Luxury champagne brand Veuve Clicquot has announced its intentions to use QR labelling in order to provide consumers with more winemaking information on bottles, in part to save current labels from becoming over-cluttered.
Speaking at a tasting of Veuve Clicquot Yellow Label aged in bottles and magnums conference last Tuesday (6th May), the brand said it hoped to provide details of its base blends, dosages and disgorgement dates for all its champagnes using the code, thedrinksbusiness.com reports.
Consumers will be able to scan the code using their smartphone and instantly have access to any of the information they might like to know about that particular bottle, without having to trawl through reams of details in smallprint on the label.
Cyril Brun, senior winemaker for Veuve Clicquot, outlined it was hoped the information would be implemented on bottles of the Cave Privée vintage release later in 2014 and then La Grande Dame and the rest of the brand's offering by 2015.

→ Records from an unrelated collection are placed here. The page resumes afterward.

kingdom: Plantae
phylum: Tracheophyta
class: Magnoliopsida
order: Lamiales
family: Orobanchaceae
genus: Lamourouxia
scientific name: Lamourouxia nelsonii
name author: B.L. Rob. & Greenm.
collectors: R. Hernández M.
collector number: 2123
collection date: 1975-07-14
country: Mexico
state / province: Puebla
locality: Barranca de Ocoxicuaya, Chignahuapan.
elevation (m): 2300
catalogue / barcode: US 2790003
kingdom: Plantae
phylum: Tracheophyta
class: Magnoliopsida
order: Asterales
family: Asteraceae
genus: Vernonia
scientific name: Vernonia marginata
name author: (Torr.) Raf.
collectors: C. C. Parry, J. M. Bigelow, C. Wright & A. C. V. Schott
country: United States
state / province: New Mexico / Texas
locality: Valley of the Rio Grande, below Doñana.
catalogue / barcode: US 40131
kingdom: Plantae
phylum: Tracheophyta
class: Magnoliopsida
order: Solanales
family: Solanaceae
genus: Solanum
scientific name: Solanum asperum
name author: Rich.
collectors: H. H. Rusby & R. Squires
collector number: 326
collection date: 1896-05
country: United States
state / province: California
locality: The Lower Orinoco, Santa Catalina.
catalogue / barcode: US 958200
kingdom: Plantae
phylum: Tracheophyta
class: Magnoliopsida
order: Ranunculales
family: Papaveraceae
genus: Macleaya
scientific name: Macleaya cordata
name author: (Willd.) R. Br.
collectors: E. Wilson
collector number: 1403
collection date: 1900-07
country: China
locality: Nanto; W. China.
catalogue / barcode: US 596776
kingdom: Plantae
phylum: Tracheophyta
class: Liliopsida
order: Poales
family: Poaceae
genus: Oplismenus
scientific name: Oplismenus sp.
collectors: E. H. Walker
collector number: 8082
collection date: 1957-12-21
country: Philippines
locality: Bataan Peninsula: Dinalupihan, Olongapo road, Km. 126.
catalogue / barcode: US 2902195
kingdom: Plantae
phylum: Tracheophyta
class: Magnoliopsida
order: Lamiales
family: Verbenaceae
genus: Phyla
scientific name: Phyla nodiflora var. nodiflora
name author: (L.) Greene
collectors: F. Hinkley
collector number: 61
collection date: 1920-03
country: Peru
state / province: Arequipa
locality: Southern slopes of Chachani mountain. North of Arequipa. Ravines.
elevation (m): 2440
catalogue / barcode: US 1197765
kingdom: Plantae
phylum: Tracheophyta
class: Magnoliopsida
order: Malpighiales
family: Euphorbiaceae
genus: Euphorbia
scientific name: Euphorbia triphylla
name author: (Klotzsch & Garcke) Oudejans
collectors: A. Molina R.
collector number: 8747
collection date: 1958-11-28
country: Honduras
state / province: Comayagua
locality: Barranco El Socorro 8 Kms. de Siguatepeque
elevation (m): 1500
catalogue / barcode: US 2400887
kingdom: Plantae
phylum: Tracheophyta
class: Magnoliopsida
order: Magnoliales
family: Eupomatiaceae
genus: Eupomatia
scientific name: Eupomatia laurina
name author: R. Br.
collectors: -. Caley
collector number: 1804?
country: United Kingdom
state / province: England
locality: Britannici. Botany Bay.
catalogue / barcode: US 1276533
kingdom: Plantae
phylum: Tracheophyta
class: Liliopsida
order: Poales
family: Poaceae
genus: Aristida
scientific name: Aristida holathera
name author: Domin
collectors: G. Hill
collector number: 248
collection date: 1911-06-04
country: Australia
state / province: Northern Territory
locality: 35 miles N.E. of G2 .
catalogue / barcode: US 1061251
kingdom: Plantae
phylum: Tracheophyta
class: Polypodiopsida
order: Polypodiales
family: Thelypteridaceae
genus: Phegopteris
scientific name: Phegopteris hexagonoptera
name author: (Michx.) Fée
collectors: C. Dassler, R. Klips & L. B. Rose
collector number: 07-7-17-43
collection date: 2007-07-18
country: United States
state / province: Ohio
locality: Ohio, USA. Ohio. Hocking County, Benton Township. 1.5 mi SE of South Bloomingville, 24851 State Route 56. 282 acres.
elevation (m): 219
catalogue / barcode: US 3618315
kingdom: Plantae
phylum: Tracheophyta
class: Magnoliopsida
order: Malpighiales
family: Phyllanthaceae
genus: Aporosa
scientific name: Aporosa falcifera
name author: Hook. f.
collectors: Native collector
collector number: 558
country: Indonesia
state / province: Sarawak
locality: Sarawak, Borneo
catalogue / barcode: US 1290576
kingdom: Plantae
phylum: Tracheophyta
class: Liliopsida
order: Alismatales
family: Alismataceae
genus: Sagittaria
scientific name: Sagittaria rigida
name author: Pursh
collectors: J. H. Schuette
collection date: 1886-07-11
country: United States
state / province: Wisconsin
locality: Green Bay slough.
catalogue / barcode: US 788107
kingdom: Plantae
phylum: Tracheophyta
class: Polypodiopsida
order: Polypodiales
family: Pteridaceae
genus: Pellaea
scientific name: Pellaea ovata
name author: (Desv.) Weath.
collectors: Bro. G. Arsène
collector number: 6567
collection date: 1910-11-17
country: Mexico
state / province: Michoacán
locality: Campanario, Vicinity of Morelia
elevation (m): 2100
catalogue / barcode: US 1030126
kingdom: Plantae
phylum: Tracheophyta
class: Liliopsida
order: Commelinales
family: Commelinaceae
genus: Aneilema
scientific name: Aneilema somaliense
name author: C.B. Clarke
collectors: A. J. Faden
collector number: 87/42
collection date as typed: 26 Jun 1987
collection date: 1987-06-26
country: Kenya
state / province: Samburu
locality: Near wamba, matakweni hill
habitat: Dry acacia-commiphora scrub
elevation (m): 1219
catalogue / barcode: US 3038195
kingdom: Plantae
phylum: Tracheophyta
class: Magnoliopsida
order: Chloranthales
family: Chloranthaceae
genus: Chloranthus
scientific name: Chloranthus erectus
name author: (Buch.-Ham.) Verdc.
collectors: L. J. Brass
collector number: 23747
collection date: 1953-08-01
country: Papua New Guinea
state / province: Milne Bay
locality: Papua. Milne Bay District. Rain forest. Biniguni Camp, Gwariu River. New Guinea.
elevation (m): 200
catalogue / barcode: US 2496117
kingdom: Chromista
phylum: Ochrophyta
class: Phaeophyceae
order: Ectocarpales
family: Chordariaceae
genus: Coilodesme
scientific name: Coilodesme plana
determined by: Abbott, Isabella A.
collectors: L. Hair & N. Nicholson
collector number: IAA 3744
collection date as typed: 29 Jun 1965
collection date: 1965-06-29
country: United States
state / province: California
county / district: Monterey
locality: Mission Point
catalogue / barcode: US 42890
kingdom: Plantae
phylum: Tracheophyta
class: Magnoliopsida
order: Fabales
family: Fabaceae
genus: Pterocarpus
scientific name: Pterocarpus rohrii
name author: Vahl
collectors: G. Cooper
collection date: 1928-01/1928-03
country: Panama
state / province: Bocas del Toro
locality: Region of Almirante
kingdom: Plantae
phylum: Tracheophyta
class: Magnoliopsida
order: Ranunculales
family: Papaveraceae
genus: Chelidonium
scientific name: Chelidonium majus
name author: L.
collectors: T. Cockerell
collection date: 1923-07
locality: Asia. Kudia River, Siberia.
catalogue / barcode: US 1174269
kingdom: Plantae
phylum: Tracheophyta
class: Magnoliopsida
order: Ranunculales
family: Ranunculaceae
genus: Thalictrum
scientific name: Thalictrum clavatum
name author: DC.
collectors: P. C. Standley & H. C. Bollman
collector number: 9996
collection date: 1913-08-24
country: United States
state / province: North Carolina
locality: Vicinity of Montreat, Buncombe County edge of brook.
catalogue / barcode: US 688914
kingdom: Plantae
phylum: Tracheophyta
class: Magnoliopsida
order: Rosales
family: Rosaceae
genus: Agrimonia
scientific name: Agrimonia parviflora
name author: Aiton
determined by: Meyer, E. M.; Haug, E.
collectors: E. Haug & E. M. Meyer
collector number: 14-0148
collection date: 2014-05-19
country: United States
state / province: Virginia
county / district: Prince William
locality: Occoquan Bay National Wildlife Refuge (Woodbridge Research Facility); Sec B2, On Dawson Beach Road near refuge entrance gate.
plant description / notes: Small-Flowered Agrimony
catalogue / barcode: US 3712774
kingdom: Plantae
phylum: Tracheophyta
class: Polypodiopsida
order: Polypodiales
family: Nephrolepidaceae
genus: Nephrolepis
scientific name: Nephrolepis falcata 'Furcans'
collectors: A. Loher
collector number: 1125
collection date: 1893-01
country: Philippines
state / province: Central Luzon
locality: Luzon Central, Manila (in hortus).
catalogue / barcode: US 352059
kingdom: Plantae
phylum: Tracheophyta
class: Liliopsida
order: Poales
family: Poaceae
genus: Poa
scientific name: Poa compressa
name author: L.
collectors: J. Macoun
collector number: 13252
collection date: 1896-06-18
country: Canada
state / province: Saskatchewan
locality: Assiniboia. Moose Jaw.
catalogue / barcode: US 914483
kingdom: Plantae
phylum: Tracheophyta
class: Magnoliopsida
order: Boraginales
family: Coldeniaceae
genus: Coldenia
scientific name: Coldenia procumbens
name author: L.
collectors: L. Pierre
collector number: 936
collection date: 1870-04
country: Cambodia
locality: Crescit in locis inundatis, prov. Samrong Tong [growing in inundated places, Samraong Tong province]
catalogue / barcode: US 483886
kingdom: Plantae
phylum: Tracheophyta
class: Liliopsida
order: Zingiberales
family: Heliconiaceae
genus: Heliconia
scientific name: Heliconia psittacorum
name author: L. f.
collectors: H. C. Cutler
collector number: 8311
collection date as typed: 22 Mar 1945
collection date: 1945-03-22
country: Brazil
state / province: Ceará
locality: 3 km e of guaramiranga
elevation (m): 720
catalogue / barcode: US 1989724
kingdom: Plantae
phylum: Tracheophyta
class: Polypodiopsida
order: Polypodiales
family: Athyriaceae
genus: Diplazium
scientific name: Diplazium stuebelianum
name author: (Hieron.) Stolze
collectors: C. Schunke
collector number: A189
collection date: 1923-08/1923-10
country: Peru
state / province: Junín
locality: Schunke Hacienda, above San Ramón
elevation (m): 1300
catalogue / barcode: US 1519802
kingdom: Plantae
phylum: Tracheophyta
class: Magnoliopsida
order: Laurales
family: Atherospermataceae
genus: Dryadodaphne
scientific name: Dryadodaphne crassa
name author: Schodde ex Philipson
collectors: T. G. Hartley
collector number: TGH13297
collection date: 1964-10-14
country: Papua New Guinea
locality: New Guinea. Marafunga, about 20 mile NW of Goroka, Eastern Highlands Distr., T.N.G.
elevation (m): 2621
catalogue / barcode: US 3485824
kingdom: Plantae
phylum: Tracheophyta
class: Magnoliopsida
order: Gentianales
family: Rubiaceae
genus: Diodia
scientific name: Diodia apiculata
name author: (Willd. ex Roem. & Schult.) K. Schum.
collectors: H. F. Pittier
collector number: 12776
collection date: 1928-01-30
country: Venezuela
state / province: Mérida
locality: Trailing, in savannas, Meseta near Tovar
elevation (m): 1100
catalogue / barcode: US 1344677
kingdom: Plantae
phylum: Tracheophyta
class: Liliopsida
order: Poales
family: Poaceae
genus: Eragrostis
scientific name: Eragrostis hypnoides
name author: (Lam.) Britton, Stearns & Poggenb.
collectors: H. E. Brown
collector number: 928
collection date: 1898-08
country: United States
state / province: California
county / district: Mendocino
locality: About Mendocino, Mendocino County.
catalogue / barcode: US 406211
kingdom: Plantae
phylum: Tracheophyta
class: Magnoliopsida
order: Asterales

However, he went on to explain how it has become hindered in its mission due to a legal issue in France, where it is thought children would be able to use the QR indents to gain access inappropriately to information about the range of alcoholic produce.
"There is a good understanding of dosage and disgorgement dates, and a lot of people are now asking for information," explained Mr Brun at the gathering in London earlier this week. "It is the legal issue that is holding us back."
This isn't the only industry looking to capitalise on the benefits of QR codes. One slightly more unique application for them that we have noticed at Fine Cut has been their use for adult playgrounds and outdoor gyms.
By affixing a QR code to the installations, individuals wanting to use these facilities can scan these with their smartphones to learn how they should be using that particular piece of equipment and to receive information about, for example, which muscles of the body it will work and how many reps people should be aiming to do.